Aucune autre nation n'a encore édifié de palais comparable à celui-là. C'est une raison de plus pour que tous les intellectuels séjournant à Bruxelles y veuillent passer ùne journée. J'ai bien dit une journée, une journée, entière. Le matin, visite de l'établissement lui-même, si accueillant avec ses longs couloirs, dont chacun représente une "idée" architecturale, avec ses marbres gris, bleus ou roses, avec ses parquets de chêne clair, puis arrêt à la salle de lecture. Déjeuner au grillroom. L'après-midi, promenade à travers les quarante salles d'exposition : en tout, 1.400 mètres de cimaise. Soirée à la salle des grands concerts ou à la salle de musique de chambre.
Un tel palais classe définitivement Bruxelles parmi les grandes capitales artistiques. Comme l'a fort judicieusement écrit un critique des plus avertis : "Il ne s'agit pas de ravir à Paris le marché international de l'art. Mais, à côté de cet immense marche, pourquoi Bruxelles ne serait-il pas une Genève de l'art ?"
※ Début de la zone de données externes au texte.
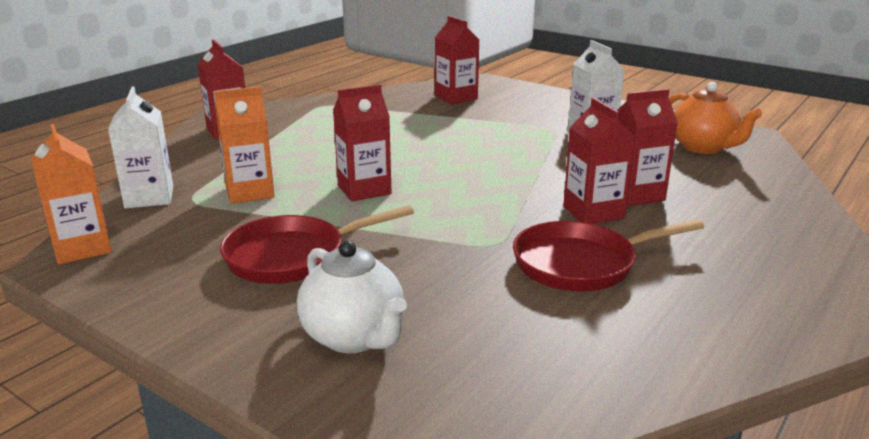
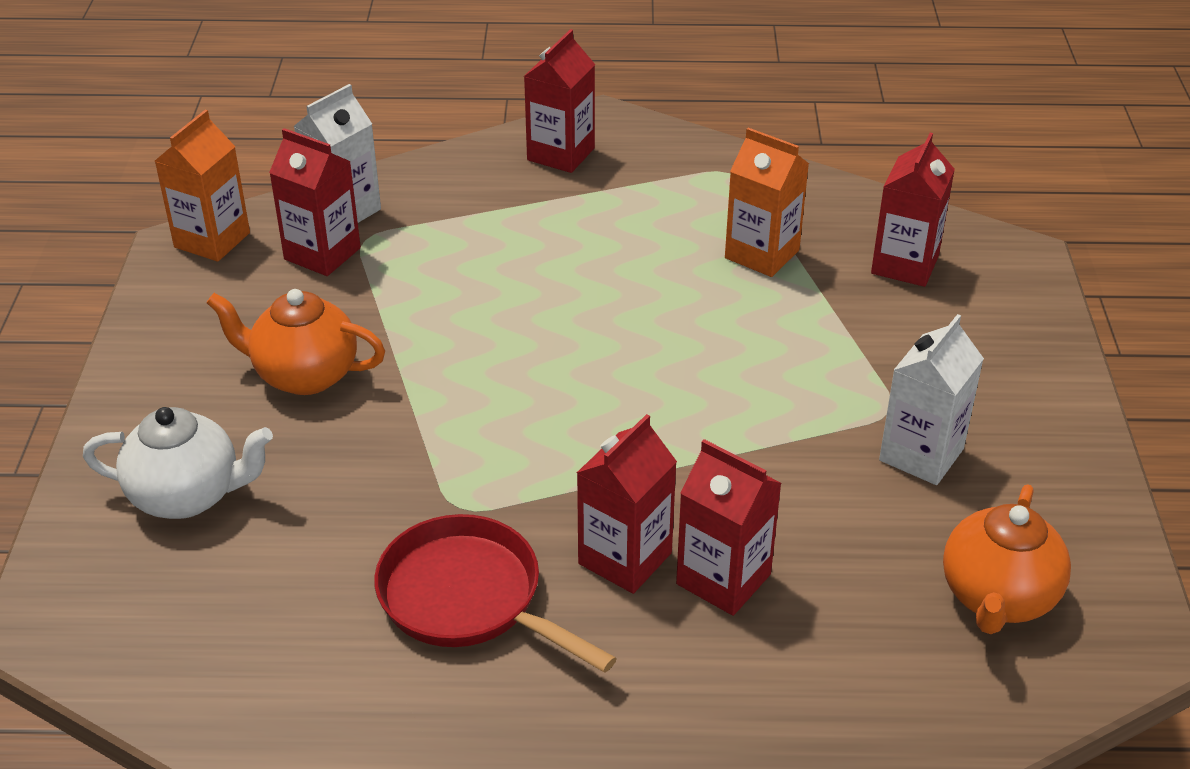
camera: 55 degrees right, 15 degrees up
(249, 192) = (417, 265): orange carton -> orange carton (762, 254)
(293, 256) = (304, 375): red pan -> orange teapot
(354, 337) = (188, 495): white teapot -> white teapot turned 105 degrees counterclockwise
(364, 190) = (504, 341): red carton -> red carton (322, 254)

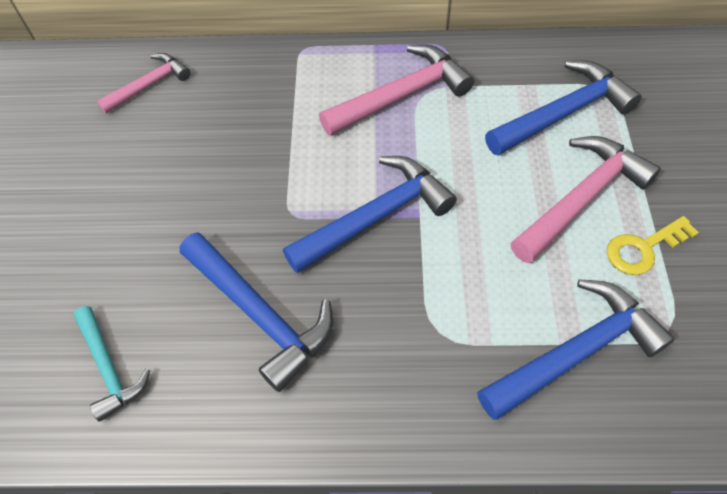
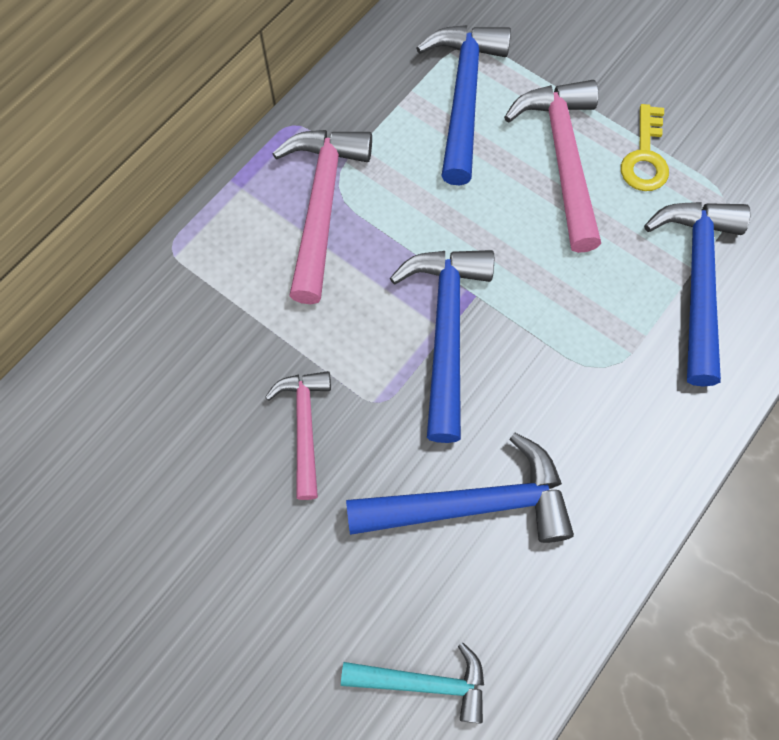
camera: 55 degrees left, 10 degrees up
(149, 85) = (72, 432): pink hammer -> pink hammer (304, 427)

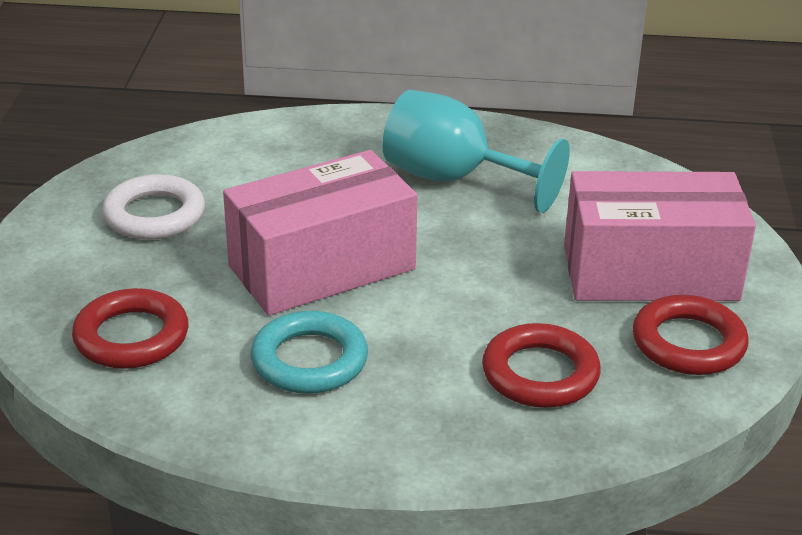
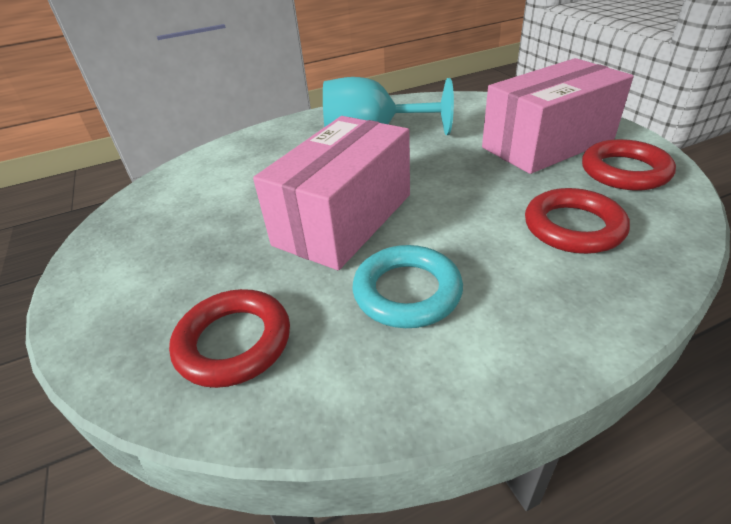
camera: 25 degrees left, 5 degrees up
(154, 215) = (178, 233): white ring -> none

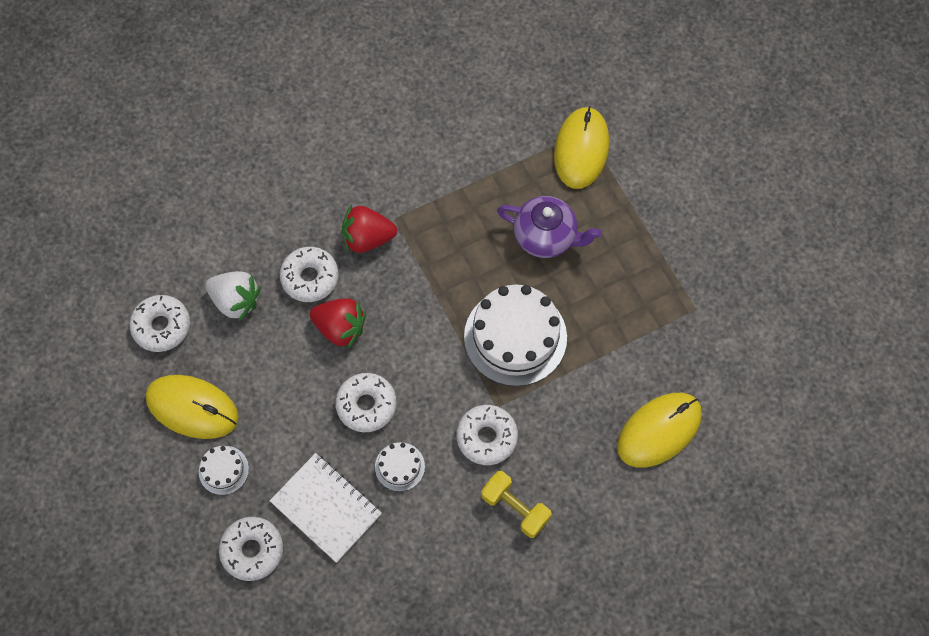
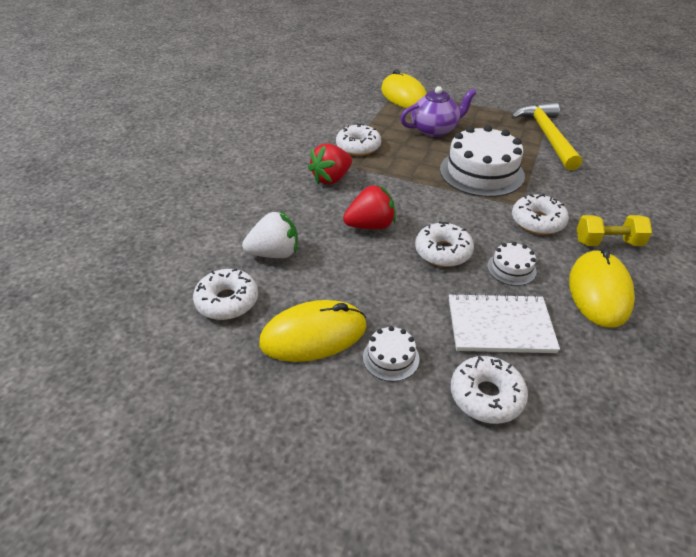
camera: 40 degrees left, 25 degrees down
(310, 278) = (316, 214): white donut -> white donut (358, 147)
(652, 336) = (547, 136): none -> yellow hammer
(659, 430) = (613, 166): yellow mouse -> yellow mouse (599, 291)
Et le' plus beau, savez-vous ce que c'est ? Le plus beau., c'est que la Belgique a fourni ce formidable effort à une époque où la guerre, qui anéantit tout progrès et toute pensée, venait de consommer sa ruine. Non contente de reconstruire ses universités et de rassembler ses artistes et ses savants en désarroi, elle a voulu faire mieux qu'avant. Le roi lui-même mit la main à la pâte et travailla activement, en 1920, à la création de la Fondation universitaire, puis, en 1928, à celle du Fonds national de la recherche scientifique. Grâce à ces deux institutions, un professeur Piccard a récemment pu étonner le monde.
Et la Belgique, croyez-le bien, ne s'en tiendra pas là.